Jacques Basaldúa wrote:
Very good analysis and I would like to contribute a 4th reason:

As Luke Gustafson pointed out, we have to contemplate the simulation
as a _stochastic process_. We want to determine the conditional probability of a win given a particular move is made. And that depends on the _length of the simulation_. Dramatically! This is a reason against scalability of global search MC/UCT. If the simulation is
500 moves long (Chinese rules with recaptures, etc.) the observed
variance at an early move blurs out everything.

Just a simple stochastic process: Count a dollar each time you
correctly predict a p=1/2 coin thrown n=500 times. The expected
average is (obviously) 250, but the expected variance of that measure is n·p·(1-p) = 125 proportional to n.
Good point. This leads to another thought that I have been wondering about. That is I question whether using more time to search more simulations in the opening is the best approach. For the opening, selecting reasonable robust moves that tend to lead to more favorable options is probably a good objective.
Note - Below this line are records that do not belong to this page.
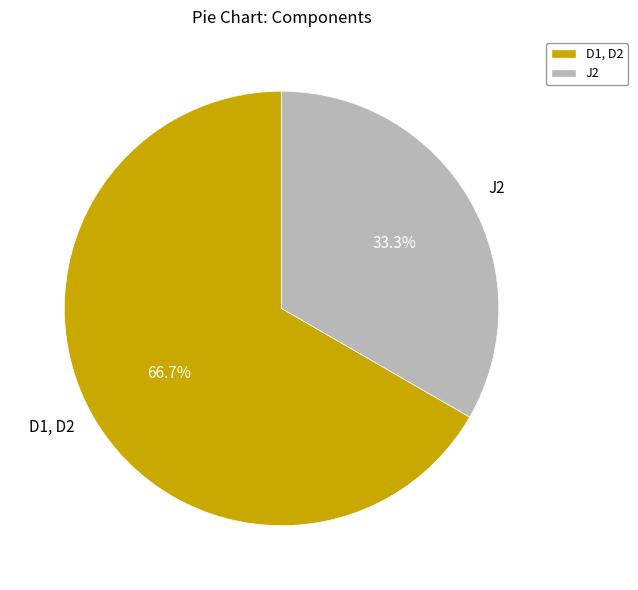

Count the number of slices in the pie.

2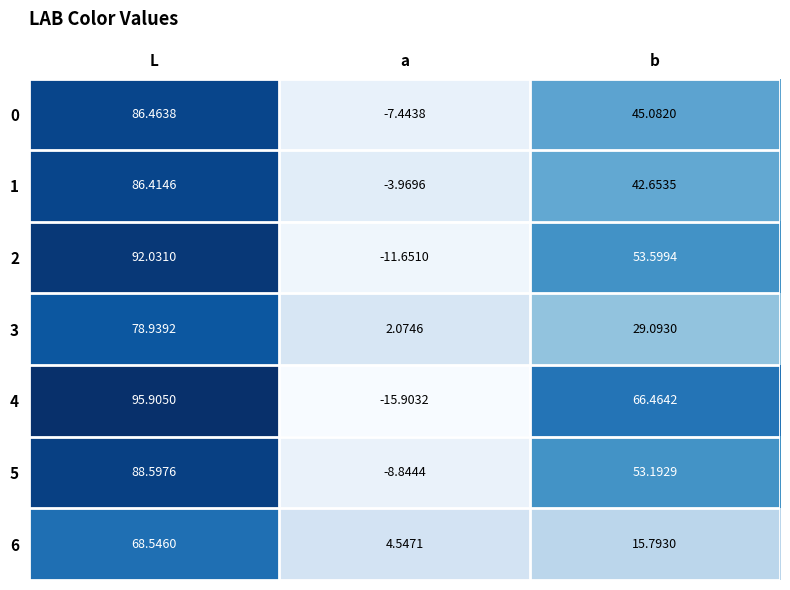

At which category is the sum across all series the highest?

L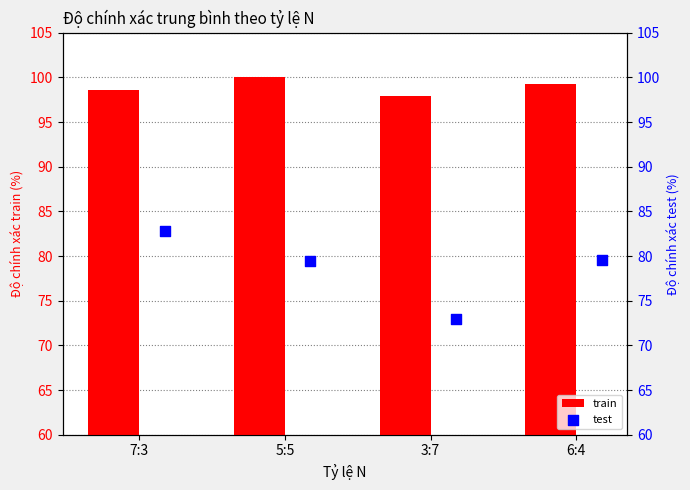

Which series has the widest spread of Y values?

test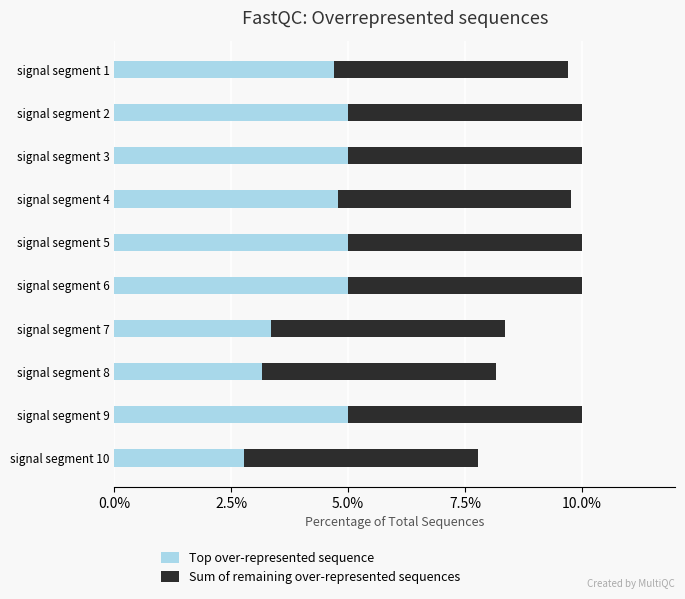

What is the highest value of the Top over-represented sequence series?

5.0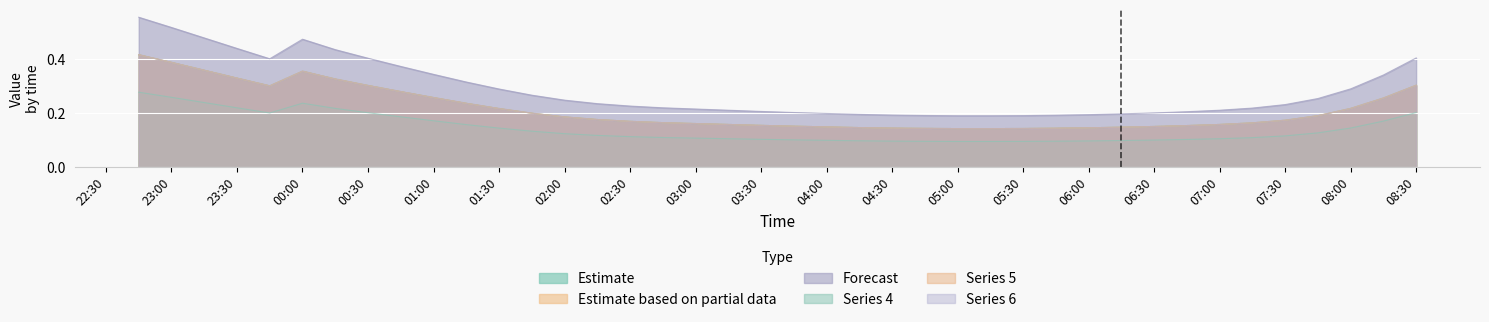

Which series has the widest spread of values?

3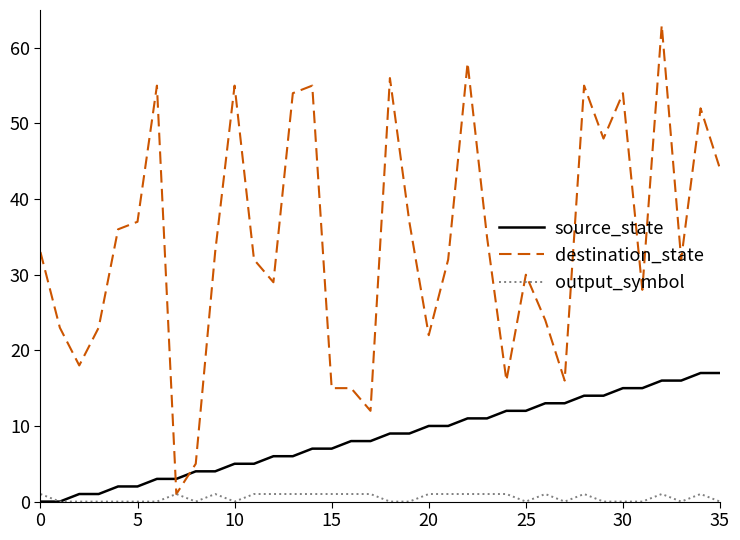

Which series has the largest range (max minus min)?

destination_state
The lengths of the simulation are perhaps too long to expect anything better. Later towards the pre-middle to middle game it is very critical to play such that the positions tactical potential is exploited such to secure connections and eye space, etc. It would seem to me that focusing the highest concentration of time and number of simulations during this part of the game might be most advantageous.

It would be interesting for someone with a decent MC player to do an experiment like this with one version concentrating highest number of simulations in the opening and one concentrating in the middle game, but otherwise equal and see which version wins more often.